ASSIGNMENT
From the line with "implementation of GraphQL" through the line with "integrations for Elasticsearch", repeat the entries verbatim, both end lines included, and add nothing.

DATA LISTING
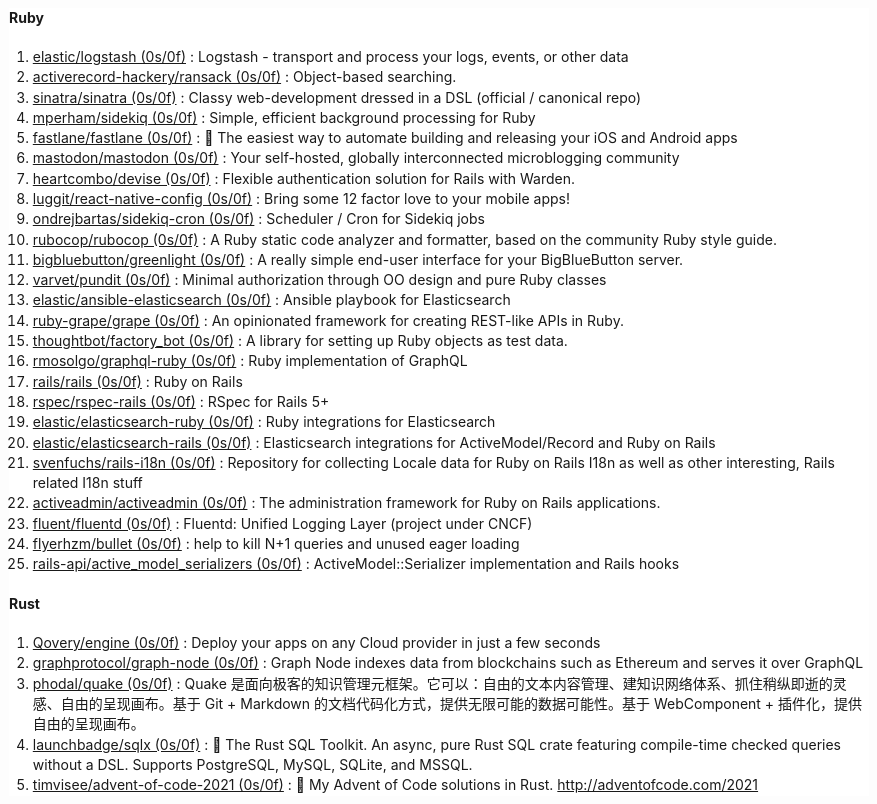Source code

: #### Ruby
1. [elastic/logstash (0s/0f)](https://github.com/elastic/logstash) : Logstash - transport and process your logs, events, or other data
2. [activerecord-hackery/ransack (0s/0f)](https://github.com/activerecord-hackery/ransack) : Object-based searching.
3. [sinatra/sinatra (0s/0f)](https://github.com/sinatra/sinatra) : Classy web-development dressed in a DSL (official / canonical repo)
4. [mperham/sidekiq (0s/0f)](https://github.com/mperham/sidekiq) : Simple, efficient background processing for Ruby
5. [fastlane/fastlane (0s/0f)](https://github.com/fastlane/fastlane) : 🚀 The easiest way to automate building and releasing your iOS and Android apps
6. [mastodon/mastodon (0s/0f)](https://github.com/mastodon/mastodon) : Your self-hosted, globally interconnected microblogging community
7. [heartcombo/devise (0s/0f)](https://github.com/heartcombo/devise) : Flexible authentication solution for Rails with Warden.
8. [luggit/react-native-config (0s/0f)](https://github.com/luggit/react-native-config) : Bring some 12 factor love to your mobile apps!
9. [ondrejbartas/sidekiq-cron (0s/0f)](https://github.com/ondrejbartas/sidekiq-cron) : Scheduler / Cron for Sidekiq jobs
10. [rubocop/rubocop (0s/0f)](https://github.com/rubocop/rubocop) : A Ruby static code analyzer and formatter, based on the community Ruby style guide.
11. [bigbluebutton/greenlight (0s/0f)](https://github.com/bigbluebutton/greenlight) : A really simple end-user interface for your BigBlueButton server.
12. [varvet/pundit (0s/0f)](https://github.com/varvet/pundit) : Minimal authorization through OO design and pure Ruby classes
13. [elastic/ansible-elasticsearch (0s/0f)](https://github.com/elastic/ansible-elasticsearch) : Ansible playbook for Elasticsearch
14. [ruby-grape/grape (0s/0f)](https://github.com/ruby-grape/grape) : An opinionated framework for creating REST-like APIs in Ruby.
15. [thoughtbot/factory_bot (0s/0f)](https://github.com/thoughtbot/factory_bot) : A library for setting up Ruby objects as test data.
16. [rmosolgo/graphql-ruby (0s/0f)](https://github.com/rmosolgo/graphql-ruby) : Ruby implementation of GraphQL
17. [rails/rails (0s/0f)](https://github.com/rails/rails) : Ruby on Rails
18. [rspec/rspec-rails (0s/0f)](https://github.com/rspec/rspec-rails) : RSpec for Rails 5+
19. [elastic/elasticsearch-ruby (0s/0f)](https://github.com/elastic/elasticsearch-ruby) : Ruby integrations for Elasticsearch
20. [elastic/elasticsearch-rails (0s/0f)](https://github.com/elastic/elasticsearch-rails) : Elasticsearch integrations for ActiveModel/Record and Ruby on Rails
21. [svenfuchs/rails-i18n (0s/0f)](https://github.com/svenfuchs/rails-i18n) : Repository for collecting Locale data for Ruby on Rails I18n as well as other interesting, Rails related I18n stuff
22. [activeadmin/activeadmin (0s/0f)](https://github.com/activeadmin/activeadmin) : The administration framework for Ruby on Rails applications.
23. [fluent/fluentd (0s/0f)](https://github.com/fluent/fluentd) : Fluentd: Unified Logging Layer (project under CNCF)
24. [flyerhzm/bullet (0s/0f)](https://github.com/flyerhzm/bullet) : help to kill N+1 queries and unused eager loading
25. [rails-api/active_model_serializers (0s/0f)](https://github.com/rails-api/active_model_serializers) : ActiveModel::Serializer implementation and Rails hooks

#### Rust
1. [Qovery/engine (0s/0f)](https://github.com/Qovery/engine) : Deploy your apps on any Cloud provider in just a few seconds
2. [graphprotocol/graph-node (0s/0f)](https://github.com/graphprotocol/graph-node) : Graph Node indexes data from blockchains such as Ethereum and serves it over GraphQL
3. [phodal/quake (0s/0f)](https://github.com/phodal/quake) : Quake 是面向极客的知识管理元框架。它可以：自由的文本内容管理、建知识网络体系、抓住稍纵即逝的灵感、自由的呈现画布。基于 Git + Markdown 的文档代码化方式，提供无限可能的数据可能性。基于 WebComponent + 插件化，提供自由的呈现画布。
4. [launchbadge/sqlx (0s/0f)](https://github.com/launchbadge/sqlx) : 🧰 The Rust SQL Toolkit. An async, pure Rust SQL crate featuring compile-time checked queries without a DSL. Supports PostgreSQL, MySQL, SQLite, and MSSQL.
5. [timvisee/advent-of-code-2021 (0s/0f)](https://github.com/timvisee/advent-of-code-2021) : 🎄 My Advent of Code solutions in Rust. http://adventofcode.com/2021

RESULT
16. [rmosolgo/graphql-ruby (0s/0f)](https://github.com/rmosolgo/graphql-ruby) : Ruby implementation of GraphQL
17. [rails/rails (0s/0f)](https://github.com/rails/rails) : Ruby on Rails
18. [rspec/rspec-rails (0s/0f)](https://github.com/rspec/rspec-rails) : RSpec for Rails 5+
19. [elastic/elasticsearch-ruby (0s/0f)](https://github.com/elastic/elasticsearch-ruby) : Ruby integrations for Elasticsearch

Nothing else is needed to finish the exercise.